A sign in a polyclinic in central Havana reads, “Your services are free, but here are the costs”: a day in the hospital, 131.68 Cuban pesos ($32.92 U.S.); hernia surgery, 350.11 pesos ($87.50 U.S.); home visit, 8.53 pesos ($2.13 U.S.). In Cuba scarce funds and resources mandate rock bottom spending and a strong focus on prevention and personal responsibility in health care and in disaster management, as the Center for International Policy’s (CIP) most recent trip to Havana, the eighth in Cuba Project director Wayne Smith’s series, abundantly showed. And this approach works: In Cuba life expectancy and infant mortality rates match those of the developed world—and few people perish in the hurricanes that regularly strike the island.

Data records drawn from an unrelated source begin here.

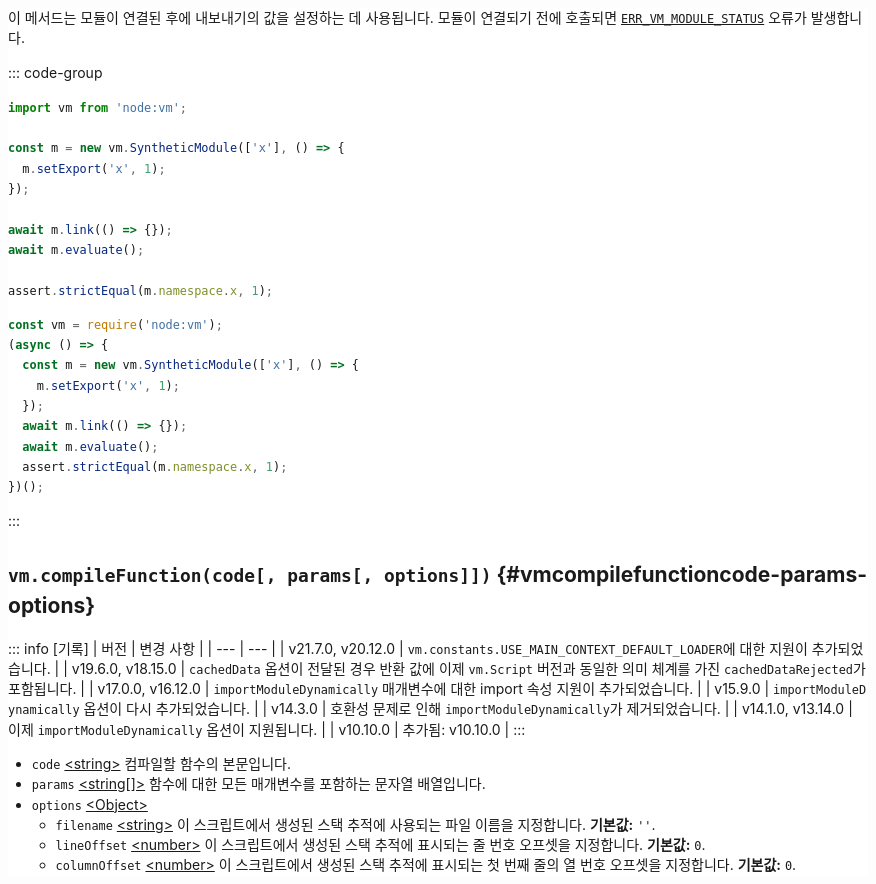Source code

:이 메서드는 모듈이 연결된 후에 내보내기의 값을 설정하는 데 사용됩니다. 모듈이 연결되기 전에 호출되면 [`ERR_VM_MODULE_STATUS`](/ko/nodejs/api/errors#err_vm_module_status) 오류가 발생합니다.

::: code-group
```js [ESM]
import vm from 'node:vm';

const m = new vm.SyntheticModule(['x'], () => {
  m.setExport('x', 1);
});

await m.link(() => {});
await m.evaluate();

assert.strictEqual(m.namespace.x, 1);
```

```js [CJS]
const vm = require('node:vm');
(async () => {
  const m = new vm.SyntheticModule(['x'], () => {
    m.setExport('x', 1);
  });
  await m.link(() => {});
  await m.evaluate();
  assert.strictEqual(m.namespace.x, 1);
})();
```
:::


## `vm.compileFunction(code[, params[, options]])` {#vmcompilefunctioncode-params-options}

::: info [기록]
| 버전 | 변경 사항 |
| --- | --- |
| v21.7.0, v20.12.0 | `vm.constants.USE_MAIN_CONTEXT_DEFAULT_LOADER`에 대한 지원이 추가되었습니다. |
| v19.6.0, v18.15.0 | `cachedData` 옵션이 전달된 경우 반환 값에 이제 `vm.Script` 버전과 동일한 의미 체계를 가진 `cachedDataRejected`가 포함됩니다. |
| v17.0.0, v16.12.0 | `importModuleDynamically` 매개변수에 대한 import 속성 지원이 추가되었습니다. |
| v15.9.0 | `importModuleDynamically` 옵션이 다시 추가되었습니다. |
| v14.3.0 | 호환성 문제로 인해 `importModuleDynamically`가 제거되었습니다. |
| v14.1.0, v13.14.0 | 이제 `importModuleDynamically` 옵션이 지원됩니다. |
| v10.10.0 | 추가됨: v10.10.0 |
:::

- `code` [\<string\>](https://developer.mozilla.org/en-US/docs/Web/JavaScript/Data_structures#String_type) 컴파일할 함수의 본문입니다.
- `params` [\<string[]\>](https://developer.mozilla.org/en-US/docs/Web/JavaScript/Data_structures#String_type) 함수에 대한 모든 매개변수를 포함하는 문자열 배열입니다.
- `options` [\<Object\>](https://developer.mozilla.org/en-US/docs/Web/JavaScript/Reference/Global_Objects/Object)
    - `filename` [\<string\>](https://developer.mozilla.org/en-US/docs/Web/JavaScript/Data_structures#String_type) 이 스크립트에서 생성된 스택 추적에 사용되는 파일 이름을 지정합니다. **기본값:** `''`.
    - `lineOffset` [\<number\>](https://developer.mozilla.org/en-US/docs/Web/JavaScript/Data_structures#Number_type) 이 스크립트에서 생성된 스택 추적에 표시되는 줄 번호 오프셋을 지정합니다. **기본값:** `0`.
    - `columnOffset` [\<number\>](https://developer.mozilla.org/en-US/docs/Web/JavaScript/Data_structures#Number_type) 이 스크립트에서 생성된 스택 추적에 표시되는 첫 번째 줄의 열 번호 오프셋을 지정합니다. **기본값:** `0`.
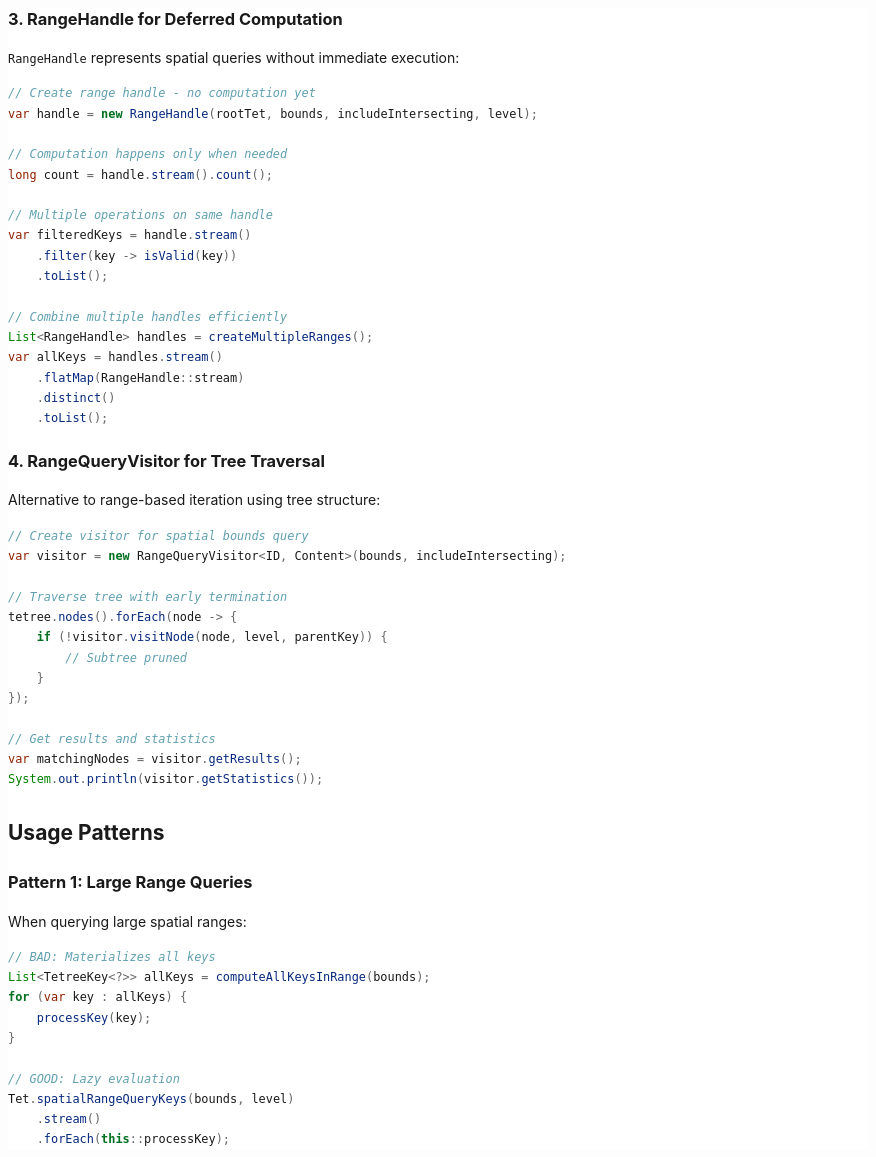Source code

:### 3. RangeHandle for Deferred Computation

`RangeHandle` represents spatial queries without immediate execution:

```java
// Create range handle - no computation yet
var handle = new RangeHandle(rootTet, bounds, includeIntersecting, level);

// Computation happens only when needed
long count = handle.stream().count();

// Multiple operations on same handle
var filteredKeys = handle.stream()
    .filter(key -> isValid(key))
    .toList();

// Combine multiple handles efficiently
List<RangeHandle> handles = createMultipleRanges();
var allKeys = handles.stream()
    .flatMap(RangeHandle::stream)
    .distinct()
    .toList();
```

### 4. RangeQueryVisitor for Tree Traversal

Alternative to range-based iteration using tree structure:

```java
// Create visitor for spatial bounds query
var visitor = new RangeQueryVisitor<ID, Content>(bounds, includeIntersecting);

// Traverse tree with early termination
tetree.nodes().forEach(node -> {
    if (!visitor.visitNode(node, level, parentKey)) {
        // Subtree pruned
    }
});

// Get results and statistics
var matchingNodes = visitor.getResults();
System.out.println(visitor.getStatistics());
```

## Usage Patterns

### Pattern 1: Large Range Queries

When querying large spatial ranges:

```java
// BAD: Materializes all keys
List<TetreeKey<?>> allKeys = computeAllKeysInRange(bounds);
for (var key : allKeys) {
    processKey(key);
}

// GOOD: Lazy evaluation
Tet.spatialRangeQueryKeys(bounds, level)
    .stream()
    .forEach(this::processKey);
```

In three days of visits to the Center for Disaster Medicine, a junior high school, a polyclinic, and a civil defense headquarters in central Havana, CIP’s delegation of disaster experts from the U.S. East Coast learned about how Cuba trains the community to step up in a disaster. While the Communist system enables much of Cuba’s strategy—notably mandated evacuations—the group found elements that could very usefully be adopted in the United States, particularly in areas prone to natural disasters. On the final morning, at a meeting on the state of U.S.-Cuba relations, the deputy chief of the U.S. Interests Section said the time may be right for an exchange program in disaster preparedness between a U.S. university and the University of Havana.